Michel Barnier, the head of the European Union Brexit negotiating team, has poured cold water on Theresa May’s hopes of negotiating a unique Brexit deal just days after it was announced talks could move onto the next stage, ruling out a “cherry pick” of trade deal features.
Warning that Britain could not expect a good deal in the next stage of negotiations, Barnier may have inadvertently strengthened the case for a so-called ‘hard’ no-deal Brexit, where Britain walks away from the bloc and does business on World Trade Organization terms — the favourite option for a number of key Brexiteers including Nigel Farage who believe the present trajectory is for a Brexit in name only.
Making his prediction, Barnier said in an interview with Prospect Magazine: “The most difficult part remains to be done. It is also probably the most interesting. But the British have to understand it cannot be business as usual. We are ready to start working with the government on the three axes it has indicated: exit from the Union, exit from the single market, exit from the customs union. But the clock is ticking. The deadline of March 29, 2019 is their own doing.”
“They have to realise there won’t be any cherry picking.
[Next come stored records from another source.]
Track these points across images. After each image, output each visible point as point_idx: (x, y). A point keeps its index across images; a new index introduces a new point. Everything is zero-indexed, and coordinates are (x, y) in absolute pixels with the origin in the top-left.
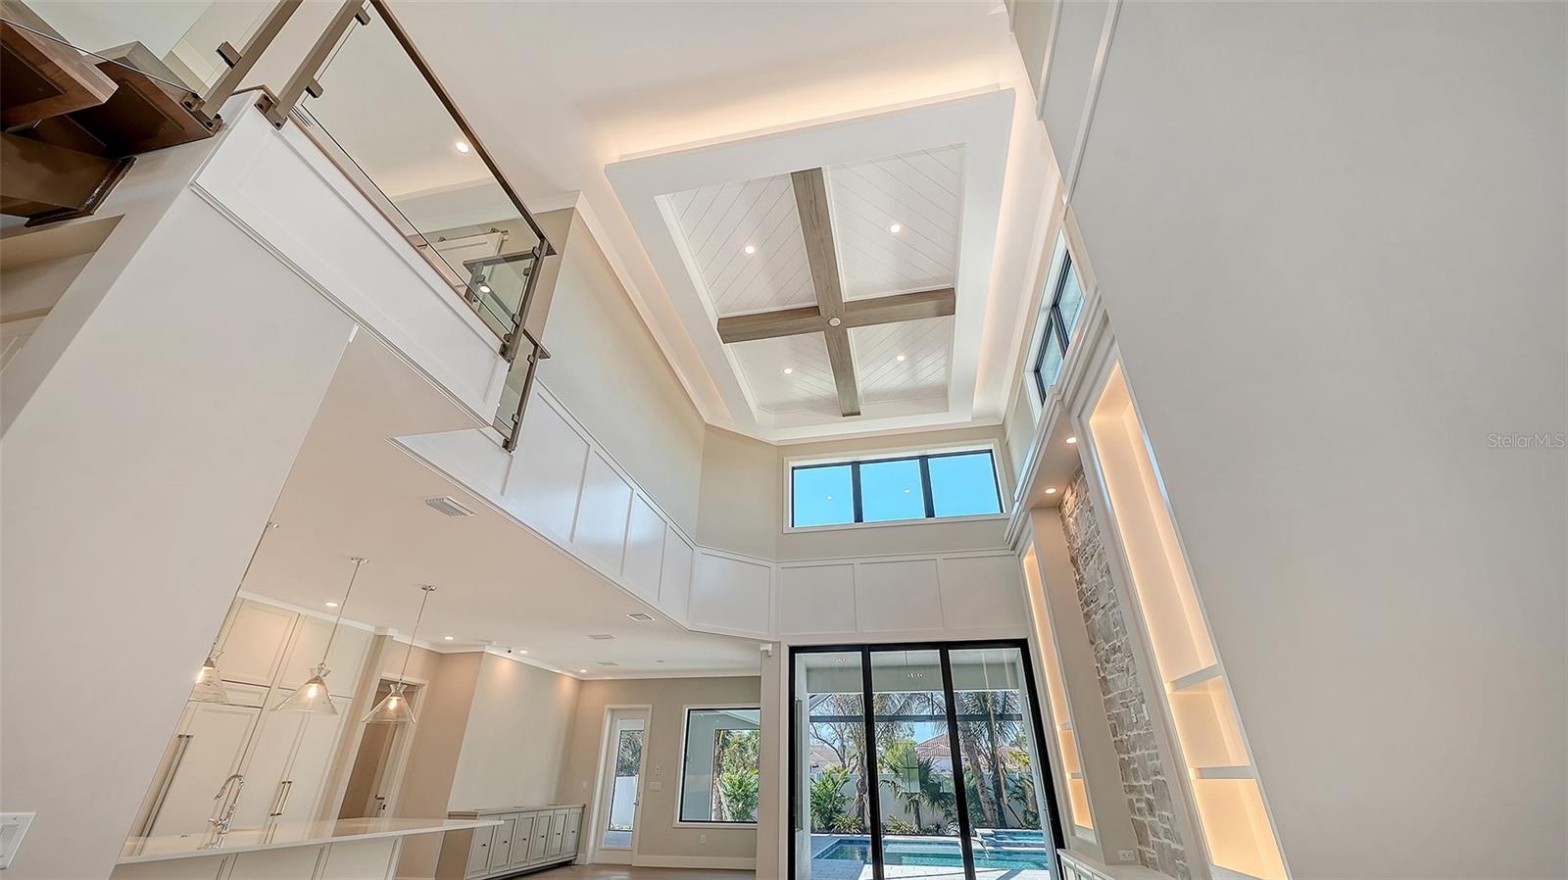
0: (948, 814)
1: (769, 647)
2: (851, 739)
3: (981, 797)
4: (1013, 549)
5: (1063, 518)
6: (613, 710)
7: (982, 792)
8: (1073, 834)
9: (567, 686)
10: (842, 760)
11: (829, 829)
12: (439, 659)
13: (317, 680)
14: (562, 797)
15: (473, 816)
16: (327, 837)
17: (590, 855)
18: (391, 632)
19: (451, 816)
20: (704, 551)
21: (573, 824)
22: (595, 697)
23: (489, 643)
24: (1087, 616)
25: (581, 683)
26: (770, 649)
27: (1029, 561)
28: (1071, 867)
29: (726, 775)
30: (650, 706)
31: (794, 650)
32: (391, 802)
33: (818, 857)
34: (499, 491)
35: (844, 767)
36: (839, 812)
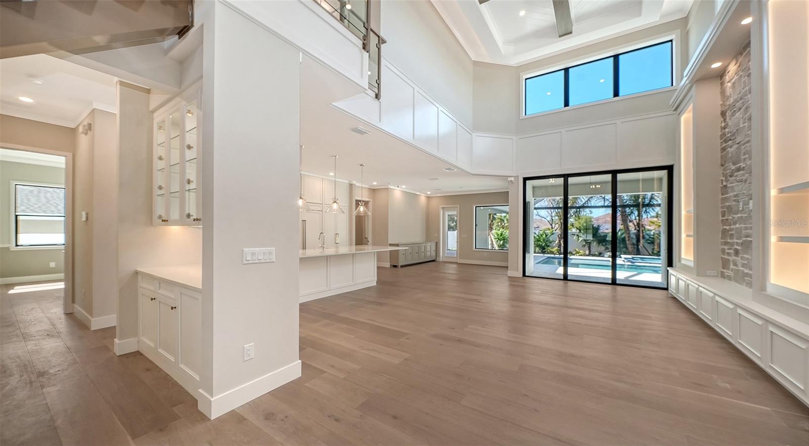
0: (607, 248)
1: (512, 179)
2: (556, 217)
3: (627, 242)
4: (676, 110)
5: (722, 84)
6: (443, 208)
7: (629, 240)
8: (680, 261)
9: (423, 199)
10: (551, 225)
11: (543, 253)
12: (373, 191)
13: (335, 202)
14: (428, 238)
15: (397, 245)
16: (354, 252)
17: (441, 258)
18: (354, 182)
19: (391, 245)
20: (478, 134)
21: (434, 248)
22: (435, 203)
23: (390, 184)
24: (724, 149)
25: (428, 198)
26: (513, 180)
27: (686, 118)
28: (674, 275)
29: (494, 231)
30: (458, 206)
31: (525, 179)
32: (370, 239)
33: (537, 263)
34: (378, 120)
35: (552, 228)
36: (548, 246)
We won’t mix up the various scenarios to create a specific one and accommodate their wishes, mixing, for instance, the advantages of the Norwegian model, member of the single market, with the simple requirements of the Canadian one. No way. They have to face the consequences of their own decision.”
The remarks come just hours after Boris Johnson warned against Britain becoming a “vassal state” of the European Union following Brexit negotiations, where a botched Brexit process left Britain behest to European Union rules but with no say in how they were made. Instead, Johnson said the British government must “maximise the benefits of Brexit” by getting divergence from the bloc’s rules so that it could do “proper free trade deals” with other countries.
Johnson’s remarks echoed those of Tory backbencher Jacob Rees-Mogg who said of the so-called ‘transition period’ that has been apparently agreed to by Theresa May with the European Union: “We cannot be a colony of the EU for two years from 2019 to 2021, accepting new laws that are made without any say so of the British people or Parliament or Government.”
“That is not leaving the EU, that is being a vassal state of the EU and I would be very surprised if that is Government policy.”